Page-level text extractions:
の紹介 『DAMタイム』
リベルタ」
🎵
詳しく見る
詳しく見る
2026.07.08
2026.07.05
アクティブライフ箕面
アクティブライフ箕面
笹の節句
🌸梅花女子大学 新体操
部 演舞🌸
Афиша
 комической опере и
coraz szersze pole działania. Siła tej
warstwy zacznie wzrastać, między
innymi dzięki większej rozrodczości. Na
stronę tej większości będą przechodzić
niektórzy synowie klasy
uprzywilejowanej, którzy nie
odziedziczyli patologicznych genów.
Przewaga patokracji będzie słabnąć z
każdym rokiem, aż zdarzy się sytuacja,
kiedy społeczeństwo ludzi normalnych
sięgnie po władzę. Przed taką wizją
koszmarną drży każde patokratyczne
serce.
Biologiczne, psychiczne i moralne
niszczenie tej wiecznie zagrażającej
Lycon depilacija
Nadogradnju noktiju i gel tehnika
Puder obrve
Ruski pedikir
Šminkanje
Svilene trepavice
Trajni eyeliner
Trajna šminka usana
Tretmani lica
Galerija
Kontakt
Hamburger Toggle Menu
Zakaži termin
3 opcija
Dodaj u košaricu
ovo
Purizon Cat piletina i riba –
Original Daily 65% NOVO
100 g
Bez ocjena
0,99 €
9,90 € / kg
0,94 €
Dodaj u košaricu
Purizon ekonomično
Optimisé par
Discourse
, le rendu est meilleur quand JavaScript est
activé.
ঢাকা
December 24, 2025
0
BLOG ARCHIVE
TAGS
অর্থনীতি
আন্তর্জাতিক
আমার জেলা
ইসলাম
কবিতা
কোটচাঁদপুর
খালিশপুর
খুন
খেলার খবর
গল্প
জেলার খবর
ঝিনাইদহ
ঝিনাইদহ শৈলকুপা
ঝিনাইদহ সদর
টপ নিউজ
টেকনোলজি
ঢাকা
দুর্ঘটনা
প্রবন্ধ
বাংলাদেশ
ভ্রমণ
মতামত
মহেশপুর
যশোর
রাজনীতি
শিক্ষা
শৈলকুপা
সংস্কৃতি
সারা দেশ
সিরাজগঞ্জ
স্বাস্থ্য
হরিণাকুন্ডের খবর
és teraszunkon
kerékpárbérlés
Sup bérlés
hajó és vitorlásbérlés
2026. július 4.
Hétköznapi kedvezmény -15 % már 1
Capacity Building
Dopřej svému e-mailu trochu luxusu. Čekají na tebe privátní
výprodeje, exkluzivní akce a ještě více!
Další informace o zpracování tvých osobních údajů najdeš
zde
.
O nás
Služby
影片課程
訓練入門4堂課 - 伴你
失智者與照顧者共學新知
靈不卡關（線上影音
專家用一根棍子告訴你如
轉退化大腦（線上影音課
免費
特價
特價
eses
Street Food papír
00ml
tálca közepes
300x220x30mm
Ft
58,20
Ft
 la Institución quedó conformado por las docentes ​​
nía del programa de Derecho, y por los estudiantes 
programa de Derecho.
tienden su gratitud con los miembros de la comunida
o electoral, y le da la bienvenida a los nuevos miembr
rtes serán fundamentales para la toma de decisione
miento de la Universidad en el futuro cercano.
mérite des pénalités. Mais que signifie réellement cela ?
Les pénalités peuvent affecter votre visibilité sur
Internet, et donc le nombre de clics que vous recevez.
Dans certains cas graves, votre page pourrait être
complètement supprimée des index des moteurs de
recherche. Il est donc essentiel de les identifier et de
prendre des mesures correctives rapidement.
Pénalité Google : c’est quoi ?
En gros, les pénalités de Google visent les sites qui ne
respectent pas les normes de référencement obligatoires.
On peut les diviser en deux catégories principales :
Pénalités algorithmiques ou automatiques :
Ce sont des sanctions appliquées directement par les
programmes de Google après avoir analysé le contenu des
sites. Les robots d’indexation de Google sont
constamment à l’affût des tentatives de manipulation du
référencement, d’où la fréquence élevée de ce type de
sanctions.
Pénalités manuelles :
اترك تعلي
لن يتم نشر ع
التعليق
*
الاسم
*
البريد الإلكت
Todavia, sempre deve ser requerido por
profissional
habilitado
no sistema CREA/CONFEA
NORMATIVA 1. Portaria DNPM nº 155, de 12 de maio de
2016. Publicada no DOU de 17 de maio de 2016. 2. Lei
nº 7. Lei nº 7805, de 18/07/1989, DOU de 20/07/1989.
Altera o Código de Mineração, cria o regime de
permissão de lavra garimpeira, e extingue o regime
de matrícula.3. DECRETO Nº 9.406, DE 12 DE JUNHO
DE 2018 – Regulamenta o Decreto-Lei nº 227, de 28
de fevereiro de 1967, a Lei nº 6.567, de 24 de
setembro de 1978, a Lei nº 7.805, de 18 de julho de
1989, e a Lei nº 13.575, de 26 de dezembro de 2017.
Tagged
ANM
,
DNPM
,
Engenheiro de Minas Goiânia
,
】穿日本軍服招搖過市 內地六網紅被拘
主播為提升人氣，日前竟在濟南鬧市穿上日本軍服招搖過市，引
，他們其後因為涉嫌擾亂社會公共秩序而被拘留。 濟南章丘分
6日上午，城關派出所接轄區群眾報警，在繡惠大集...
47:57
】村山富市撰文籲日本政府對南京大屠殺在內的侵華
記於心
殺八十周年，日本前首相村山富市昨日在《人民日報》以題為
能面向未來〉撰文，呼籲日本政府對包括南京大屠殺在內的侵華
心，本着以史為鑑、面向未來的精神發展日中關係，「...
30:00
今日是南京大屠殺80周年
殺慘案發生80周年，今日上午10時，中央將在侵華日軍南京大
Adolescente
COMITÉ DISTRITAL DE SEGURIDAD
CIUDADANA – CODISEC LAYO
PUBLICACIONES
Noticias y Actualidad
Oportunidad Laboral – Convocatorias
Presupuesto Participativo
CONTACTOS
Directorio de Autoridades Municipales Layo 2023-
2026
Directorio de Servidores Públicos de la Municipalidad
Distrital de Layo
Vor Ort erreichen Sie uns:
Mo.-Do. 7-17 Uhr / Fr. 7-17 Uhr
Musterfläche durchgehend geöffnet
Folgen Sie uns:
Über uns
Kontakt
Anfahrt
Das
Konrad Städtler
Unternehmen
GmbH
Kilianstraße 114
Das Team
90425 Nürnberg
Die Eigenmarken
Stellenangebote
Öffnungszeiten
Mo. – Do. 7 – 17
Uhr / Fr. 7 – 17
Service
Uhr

=== Work to complete ===
Update the items above by replacing every occurrence of "Dodaj u košaricu" with "Kupi odmah". Leave all other text unchanged.

=== Output for this task ===
の紹介 『DAMタイム』
リベルタ」
🎵
詳しく見る
詳しく見る
2026.07.08
2026.07.05
アクティブライフ箕面
アクティブライフ箕面
笹の節句
🌸梅花女子大学 新体操
部 演舞🌸
Афиша
 комической опере и
coraz szersze pole działania. Siła tej
warstwy zacznie wzrastać, między
innymi dzięki większej rozrodczości. Na
stronę tej większości będą przechodzić
niektórzy synowie klasy
uprzywilejowanej, którzy nie
odziedziczyli patologicznych genów.
Przewaga patokracji będzie słabnąć z
każdym rokiem, aż zdarzy się sytuacja,
kiedy społeczeństwo ludzi normalnych
sięgnie po władzę. Przed taką wizją
koszmarną drży każde patokratyczne
serce.
Biologiczne, psychiczne i moralne
niszczenie tej wiecznie zagrażającej
Lycon depilacija
Nadogradnju noktiju i gel tehnika
Puder obrve
Ruski pedikir
Šminkanje
Svilene trepavice
Trajni eyeliner
Trajna šminka usana
Tretmani lica
Galerija
Kontakt
Hamburger Toggle Menu
Zakaži termin
3 opcija
Kupi odmah
ovo
Purizon Cat piletina i riba –
Original Daily 65% NOVO
100 g
Bez ocjena
0,99 €
9,90 € / kg
0,94 €
Kupi odmah
Purizon ekonomično
Optimisé par
Discourse
, le rendu est meilleur quand JavaScript est
activé.
ঢাকা
December 24, 2025
0
BLOG ARCHIVE
TAGS
অর্থনীতি
আন্তর্জাতিক
আমার জেলা
ইসলাম
কবিতা
কোটচাঁদপুর
খালিশপুর
খুন
খেলার খবর
গল্প
জেলার খবর
ঝিনাইদহ
ঝিনাইদহ শৈলকুপা
ঝিনাইদহ সদর
টপ নিউজ
টেকনোলজি
ঢাকা
দুর্ঘটনা
প্রবন্ধ
বাংলাদেশ
ভ্রমণ
মতামত
মহেশপুর
যশোর
রাজনীতি
শিক্ষা
শৈলকুপা
সংস্কৃতি
সারা দেশ
সিরাজগঞ্জ
স্বাস্থ্য
হরিণাকুন্ডের খবর
és teraszunkon
kerékpárbérlés
Sup bérlés
hajó és vitorlásbérlés
2026. július 4.
Hétköznapi kedvezmény -15 % már 1
Capacity Building
Dopřej svému e-mailu trochu luxusu. Čekají na tebe privátní
výprodeje, exkluzivní akce a ještě více!
Další informace o zpracování tvých osobních údajů najdeš
zde
.
O nás
Služby
影片課程
訓練入門4堂課 - 伴你
失智者與照顧者共學新知
靈不卡關（線上影音
專家用一根棍子告訴你如
轉退化大腦（線上影音課
免費
特價
特價
eses
Street Food papír
00ml
tálca közepes
300x220x30mm
Ft
58,20
Ft
 la Institución quedó conformado por las docentes ​​
nía del programa de Derecho, y por los estudiantes 
programa de Derecho.
tienden su gratitud con los miembros de la comunida
o electoral, y le da la bienvenida a los nuevos miembr
rtes serán fundamentales para la toma de decisione
miento de la Universidad en el futuro cercano.
mérite des pénalités. Mais que signifie réellement cela ?
Les pénalités peuvent affecter votre visibilité sur
Internet, et donc le nombre de clics que vous recevez.
Dans certains cas graves, votre page pourrait être
complètement supprimée des index des moteurs de
recherche. Il est donc essentiel de les identifier et de
prendre des mesures correctives rapidement.
Pénalité Google : c’est quoi ?
En gros, les pénalités de Google visent les sites qui ne
respectent pas les normes de référencement obligatoires.
On peut les diviser en deux catégories principales :
Pénalités algorithmiques ou automatiques :
Ce sont des sanctions appliquées directement par les
programmes de Google après avoir analysé le contenu des
sites. Les robots d’indexation de Google sont
constamment à l’affût des tentatives de manipulation du
référencement, d’où la fréquence élevée de ce type de
sanctions.
Pénalités manuelles :
اترك تعلي
لن يتم نشر ع
التعليق
*
الاسم
*
البريد الإلكت
Todavia, sempre deve ser requerido por
profissional
habilitado
no sistema CREA/CONFEA
NORMATIVA 1. Portaria DNPM nº 155, de 12 de maio de
2016. Publicada no DOU de 17 de maio de 2016. 2. Lei
nº 7. Lei nº 7805, de 18/07/1989, DOU de 20/07/1989.
Altera o Código de Mineração, cria o regime de
permissão de lavra garimpeira, e extingue o regime
de matrícula.3. DECRETO Nº 9.406, DE 12 DE JUNHO
DE 2018 – Regulamenta o Decreto-Lei nº 227, de 28
de fevereiro de 1967, a Lei nº 6.567, de 24 de
setembro de 1978, a Lei nº 7.805, de 18 de julho de
1989, e a Lei nº 13.575, de 26 de dezembro de 2017.
Tagged
ANM
,
DNPM
,
Engenheiro de Minas Goiânia
,
】穿日本軍服招搖過市 內地六網紅被拘
主播為提升人氣，日前竟在濟南鬧市穿上日本軍服招搖過市，引
，他們其後因為涉嫌擾亂社會公共秩序而被拘留。 濟南章丘分
6日上午，城關派出所接轄區群眾報警，在繡惠大集...
47:57
】村山富市撰文籲日本政府對南京大屠殺在內的侵華
記於心
殺八十周年，日本前首相村山富市昨日在《人民日報》以題為
能面向未來〉撰文，呼籲日本政府對包括南京大屠殺在內的侵華
心，本着以史為鑑、面向未來的精神發展日中關係，「...
30:00
今日是南京大屠殺80周年
殺慘案發生80周年，今日上午10時，中央將在侵華日軍南京大
Adolescente
COMITÉ DISTRITAL DE SEGURIDAD
CIUDADANA – CODISEC LAYO
PUBLICACIONES
Noticias y Actualidad
Oportunidad Laboral – Convocatorias
Presupuesto Participativo
CONTACTOS
Directorio de Autoridades Municipales Layo 2023-
2026
Directorio de Servidores Públicos de la Municipalidad
Distrital de Layo
Vor Ort erreichen Sie uns:
Mo.-Do. 7-17 Uhr / Fr. 7-17 Uhr
Musterfläche durchgehend geöffnet
Folgen Sie uns:
Über uns
Kontakt
Anfahrt
Das
Konrad Städtler
Unternehmen
GmbH
Kilianstraße 114
Das Team
90425 Nürnberg
Die Eigenmarken
Stellenangebote
Öffnungszeiten
Mo. – Do. 7 – 17
Uhr / Fr. 7 – 17
Service
Uhr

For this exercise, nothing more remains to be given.